***** STORED DATA *****

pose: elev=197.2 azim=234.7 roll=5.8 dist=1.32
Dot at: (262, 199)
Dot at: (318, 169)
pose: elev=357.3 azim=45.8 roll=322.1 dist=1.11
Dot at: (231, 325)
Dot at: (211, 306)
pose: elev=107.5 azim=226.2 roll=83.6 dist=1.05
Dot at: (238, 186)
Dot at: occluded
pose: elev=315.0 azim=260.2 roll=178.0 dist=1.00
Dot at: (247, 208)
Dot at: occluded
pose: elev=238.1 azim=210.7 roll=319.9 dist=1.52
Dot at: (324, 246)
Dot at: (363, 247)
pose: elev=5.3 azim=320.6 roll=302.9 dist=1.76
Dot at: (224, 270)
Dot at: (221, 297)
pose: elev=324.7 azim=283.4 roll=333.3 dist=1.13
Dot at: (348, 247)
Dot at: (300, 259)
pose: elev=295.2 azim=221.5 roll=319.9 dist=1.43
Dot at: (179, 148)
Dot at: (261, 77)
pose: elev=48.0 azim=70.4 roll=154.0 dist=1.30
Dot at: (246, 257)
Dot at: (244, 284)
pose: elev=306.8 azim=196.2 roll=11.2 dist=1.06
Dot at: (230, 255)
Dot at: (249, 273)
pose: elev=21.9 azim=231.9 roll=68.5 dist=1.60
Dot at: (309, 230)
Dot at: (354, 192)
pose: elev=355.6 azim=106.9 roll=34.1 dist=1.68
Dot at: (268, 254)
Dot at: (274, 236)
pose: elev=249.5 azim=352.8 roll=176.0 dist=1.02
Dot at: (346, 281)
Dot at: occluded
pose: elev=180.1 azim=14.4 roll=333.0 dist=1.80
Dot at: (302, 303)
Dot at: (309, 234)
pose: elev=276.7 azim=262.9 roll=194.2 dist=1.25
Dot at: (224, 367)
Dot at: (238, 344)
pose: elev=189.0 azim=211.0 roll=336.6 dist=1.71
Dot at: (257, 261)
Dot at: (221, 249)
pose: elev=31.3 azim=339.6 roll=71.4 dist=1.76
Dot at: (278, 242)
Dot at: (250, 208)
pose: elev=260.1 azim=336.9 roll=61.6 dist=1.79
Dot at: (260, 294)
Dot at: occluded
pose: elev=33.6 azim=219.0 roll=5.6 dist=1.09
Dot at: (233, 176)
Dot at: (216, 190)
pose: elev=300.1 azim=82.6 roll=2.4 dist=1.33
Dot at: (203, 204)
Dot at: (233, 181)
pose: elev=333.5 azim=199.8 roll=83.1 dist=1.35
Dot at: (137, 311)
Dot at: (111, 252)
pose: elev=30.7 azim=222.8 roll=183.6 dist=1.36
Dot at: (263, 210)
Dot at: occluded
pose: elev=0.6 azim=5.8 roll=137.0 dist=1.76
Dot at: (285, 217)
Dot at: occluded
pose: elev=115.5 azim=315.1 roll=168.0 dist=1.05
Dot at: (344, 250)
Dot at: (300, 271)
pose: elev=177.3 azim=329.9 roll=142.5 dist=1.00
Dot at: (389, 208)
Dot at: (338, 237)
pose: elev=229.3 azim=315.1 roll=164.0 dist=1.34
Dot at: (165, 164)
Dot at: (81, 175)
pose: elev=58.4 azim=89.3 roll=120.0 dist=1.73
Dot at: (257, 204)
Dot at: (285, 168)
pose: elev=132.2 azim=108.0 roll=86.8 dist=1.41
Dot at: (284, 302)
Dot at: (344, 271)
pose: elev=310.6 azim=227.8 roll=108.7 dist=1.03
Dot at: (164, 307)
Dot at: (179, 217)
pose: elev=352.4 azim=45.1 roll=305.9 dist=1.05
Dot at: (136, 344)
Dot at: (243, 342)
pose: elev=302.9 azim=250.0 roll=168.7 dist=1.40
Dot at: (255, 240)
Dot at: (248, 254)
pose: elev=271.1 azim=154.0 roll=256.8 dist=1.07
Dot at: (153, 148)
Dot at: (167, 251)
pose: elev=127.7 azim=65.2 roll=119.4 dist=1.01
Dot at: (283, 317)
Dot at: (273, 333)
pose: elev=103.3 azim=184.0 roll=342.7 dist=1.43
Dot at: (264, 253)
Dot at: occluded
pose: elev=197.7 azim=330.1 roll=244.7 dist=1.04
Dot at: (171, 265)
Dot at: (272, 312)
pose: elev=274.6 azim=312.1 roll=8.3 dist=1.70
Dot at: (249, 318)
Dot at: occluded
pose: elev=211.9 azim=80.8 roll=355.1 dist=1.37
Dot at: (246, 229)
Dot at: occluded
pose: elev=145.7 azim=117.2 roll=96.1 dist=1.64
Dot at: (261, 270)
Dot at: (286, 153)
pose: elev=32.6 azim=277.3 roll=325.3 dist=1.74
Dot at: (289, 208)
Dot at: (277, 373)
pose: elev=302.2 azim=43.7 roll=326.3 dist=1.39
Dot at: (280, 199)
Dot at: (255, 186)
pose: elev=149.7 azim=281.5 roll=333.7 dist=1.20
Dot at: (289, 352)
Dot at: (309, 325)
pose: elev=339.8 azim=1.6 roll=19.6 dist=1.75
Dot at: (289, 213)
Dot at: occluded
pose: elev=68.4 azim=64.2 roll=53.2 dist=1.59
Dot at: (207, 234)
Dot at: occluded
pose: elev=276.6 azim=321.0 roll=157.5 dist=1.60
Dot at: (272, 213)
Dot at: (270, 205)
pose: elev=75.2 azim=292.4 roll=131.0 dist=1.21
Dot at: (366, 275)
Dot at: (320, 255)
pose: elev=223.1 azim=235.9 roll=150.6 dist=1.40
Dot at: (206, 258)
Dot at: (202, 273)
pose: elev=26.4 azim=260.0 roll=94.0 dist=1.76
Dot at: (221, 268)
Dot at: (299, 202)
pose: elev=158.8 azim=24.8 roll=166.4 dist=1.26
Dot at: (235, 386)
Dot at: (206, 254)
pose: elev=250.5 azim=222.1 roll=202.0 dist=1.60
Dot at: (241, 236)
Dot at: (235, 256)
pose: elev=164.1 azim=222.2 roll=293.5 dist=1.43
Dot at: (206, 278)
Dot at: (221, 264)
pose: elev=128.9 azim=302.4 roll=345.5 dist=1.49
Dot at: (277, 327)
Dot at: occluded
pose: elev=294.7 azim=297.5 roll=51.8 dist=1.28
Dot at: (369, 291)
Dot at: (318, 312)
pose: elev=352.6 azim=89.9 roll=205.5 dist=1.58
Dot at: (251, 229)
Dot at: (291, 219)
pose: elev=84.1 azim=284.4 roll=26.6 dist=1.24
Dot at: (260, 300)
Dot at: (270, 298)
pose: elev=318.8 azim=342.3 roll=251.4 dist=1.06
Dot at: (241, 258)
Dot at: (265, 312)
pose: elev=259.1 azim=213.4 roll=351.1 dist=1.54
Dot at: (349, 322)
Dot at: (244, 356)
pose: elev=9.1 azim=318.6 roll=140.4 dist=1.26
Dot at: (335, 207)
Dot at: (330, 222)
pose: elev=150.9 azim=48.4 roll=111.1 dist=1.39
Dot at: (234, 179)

*****

*DIRECTIONS FOR THIS TASK:*
Please rewrite all of the data above with "dist" changed to "distance" and everything else left the same.

*RESULT OF THIS EXERCISE:*
pose: elev=197.2 azim=234.7 roll=5.8 distance=1.32
Dot at: (262, 199)
Dot at: (318, 169)
pose: elev=357.3 azim=45.8 roll=322.1 distance=1.11
Dot at: (231, 325)
Dot at: (211, 306)
pose: elev=107.5 azim=226.2 roll=83.6 distance=1.05
Dot at: (238, 186)
Dot at: occluded
pose: elev=315.0 azim=260.2 roll=178.0 distance=1.00
Dot at: (247, 208)
Dot at: occluded
pose: elev=238.1 azim=210.7 roll=319.9 distance=1.52
Dot at: (324, 246)
Dot at: (363, 247)
pose: elev=5.3 azim=320.6 roll=302.9 distance=1.76
Dot at: (224, 270)
Dot at: (221, 297)
pose: elev=324.7 azim=283.4 roll=333.3 distance=1.13
Dot at: (348, 247)
Dot at: (300, 259)
pose: elev=295.2 azim=221.5 roll=319.9 distance=1.43
Dot at: (179, 148)
Dot at: (261, 77)
pose: elev=48.0 azim=70.4 roll=154.0 distance=1.30
Dot at: (246, 257)
Dot at: (244, 284)
pose: elev=306.8 azim=196.2 roll=11.2 distance=1.06
Dot at: (230, 255)
Dot at: (249, 273)
pose: elev=21.9 azim=231.9 roll=68.5 distance=1.60
Dot at: (309, 230)
Dot at: (354, 192)
pose: elev=355.6 azim=106.9 roll=34.1 distance=1.68
Dot at: (268, 254)
Dot at: (274, 236)
pose: elev=249.5 azim=352.8 roll=176.0 distance=1.02
Dot at: (346, 281)
Dot at: occluded
pose: elev=180.1 azim=14.4 roll=333.0 distance=1.80
Dot at: (302, 303)
Dot at: (309, 234)
pose: elev=276.7 azim=262.9 roll=194.2 distance=1.25
Dot at: (224, 367)
Dot at: (238, 344)
pose: elev=189.0 azim=211.0 roll=336.6 distance=1.71
Dot at: (257, 261)
Dot at: (221, 249)
pose: elev=31.3 azim=339.6 roll=71.4 distance=1.76
Dot at: (278, 242)
Dot at: (250, 208)
pose: elev=260.1 azim=336.9 roll=61.6 distance=1.79
Dot at: (260, 294)
Dot at: occluded
pose: elev=33.6 azim=219.0 roll=5.6 distance=1.09
Dot at: (233, 176)
Dot at: (216, 190)
pose: elev=300.1 azim=82.6 roll=2.4 distance=1.33
Dot at: (203, 204)
Dot at: (233, 181)
pose: elev=333.5 azim=199.8 roll=83.1 distance=1.35
Dot at: (137, 311)
Dot at: (111, 252)
pose: elev=30.7 azim=222.8 roll=183.6 distance=1.36
Dot at: (263, 210)
Dot at: occluded
pose: elev=0.6 azim=5.8 roll=137.0 distance=1.76
Dot at: (285, 217)
Dot at: occluded
pose: elev=115.5 azim=315.1 roll=168.0 distance=1.05
Dot at: (344, 250)
Dot at: (300, 271)
pose: elev=177.3 azim=329.9 roll=142.5 distance=1.00
Dot at: (389, 208)
Dot at: (338, 237)
pose: elev=229.3 azim=315.1 roll=164.0 distance=1.34
Dot at: (165, 164)
Dot at: (81, 175)
pose: elev=58.4 azim=89.3 roll=120.0 distance=1.73
Dot at: (257, 204)
Dot at: (285, 168)
pose: elev=132.2 azim=108.0 roll=86.8 distance=1.41
Dot at: (284, 302)
Dot at: (344, 271)
pose: elev=310.6 azim=227.8 roll=108.7 distance=1.03
Dot at: (164, 307)
Dot at: (179, 217)
pose: elev=352.4 azim=45.1 roll=305.9 distance=1.05
Dot at: (136, 344)
Dot at: (243, 342)
pose: elev=302.9 azim=250.0 roll=168.7 distance=1.40
Dot at: (255, 240)
Dot at: (248, 254)
pose: elev=271.1 azim=154.0 roll=256.8 distance=1.07
Dot at: (153, 148)
Dot at: (167, 251)
pose: elev=127.7 azim=65.2 roll=119.4 distance=1.01
Dot at: (283, 317)
Dot at: (273, 333)
pose: elev=103.3 azim=184.0 roll=342.7 distance=1.43
Dot at: (264, 253)
Dot at: occluded
pose: elev=197.7 azim=330.1 roll=244.7 distance=1.04
Dot at: (171, 265)
Dot at: (272, 312)
pose: elev=274.6 azim=312.1 roll=8.3 distance=1.70
Dot at: (249, 318)
Dot at: occluded
pose: elev=211.9 azim=80.8 roll=355.1 distance=1.37
Dot at: (246, 229)
Dot at: occluded
pose: elev=145.7 azim=117.2 roll=96.1 distance=1.64
Dot at: (261, 270)
Dot at: (286, 153)
pose: elev=32.6 azim=277.3 roll=325.3 distance=1.74
Dot at: (289, 208)
Dot at: (277, 373)
pose: elev=302.2 azim=43.7 roll=326.3 distance=1.39
Dot at: (280, 199)
Dot at: (255, 186)
pose: elev=149.7 azim=281.5 roll=333.7 distance=1.20
Dot at: (289, 352)
Dot at: (309, 325)
pose: elev=339.8 azim=1.6 roll=19.6 distance=1.75
Dot at: (289, 213)
Dot at: occluded
pose: elev=68.4 azim=64.2 roll=53.2 distance=1.59
Dot at: (207, 234)
Dot at: occluded
pose: elev=276.6 azim=321.0 roll=157.5 distance=1.60
Dot at: (272, 213)
Dot at: (270, 205)
pose: elev=75.2 azim=292.4 roll=131.0 distance=1.21
Dot at: (366, 275)
Dot at: (320, 255)
pose: elev=223.1 azim=235.9 roll=150.6 distance=1.40
Dot at: (206, 258)
Dot at: (202, 273)
pose: elev=26.4 azim=260.0 roll=94.0 distance=1.76
Dot at: (221, 268)
Dot at: (299, 202)
pose: elev=158.8 azim=24.8 roll=166.4 distance=1.26
Dot at: (235, 386)
Dot at: (206, 254)
pose: elev=250.5 azim=222.1 roll=202.0 distance=1.60
Dot at: (241, 236)
Dot at: (235, 256)
pose: elev=164.1 azim=222.2 roll=293.5 distance=1.43
Dot at: (206, 278)
Dot at: (221, 264)
pose: elev=128.9 azim=302.4 roll=345.5 distance=1.49
Dot at: (277, 327)
Dot at: occluded
pose: elev=294.7 azim=297.5 roll=51.8 distance=1.28
Dot at: (369, 291)
Dot at: (318, 312)
pose: elev=352.6 azim=89.9 roll=205.5 distance=1.58
Dot at: (251, 229)
Dot at: (291, 219)
pose: elev=84.1 azim=284.4 roll=26.6 distance=1.24
Dot at: (260, 300)
Dot at: (270, 298)
pose: elev=318.8 azim=342.3 roll=251.4 distance=1.06
Dot at: (241, 258)
Dot at: (265, 312)
pose: elev=259.1 azim=213.4 roll=351.1 distance=1.54
Dot at: (349, 322)
Dot at: (244, 356)
pose: elev=9.1 azim=318.6 roll=140.4 distance=1.26
Dot at: (335, 207)
Dot at: (330, 222)
pose: elev=150.9 azim=48.4 roll=111.1 distance=1.39
Dot at: (234, 179)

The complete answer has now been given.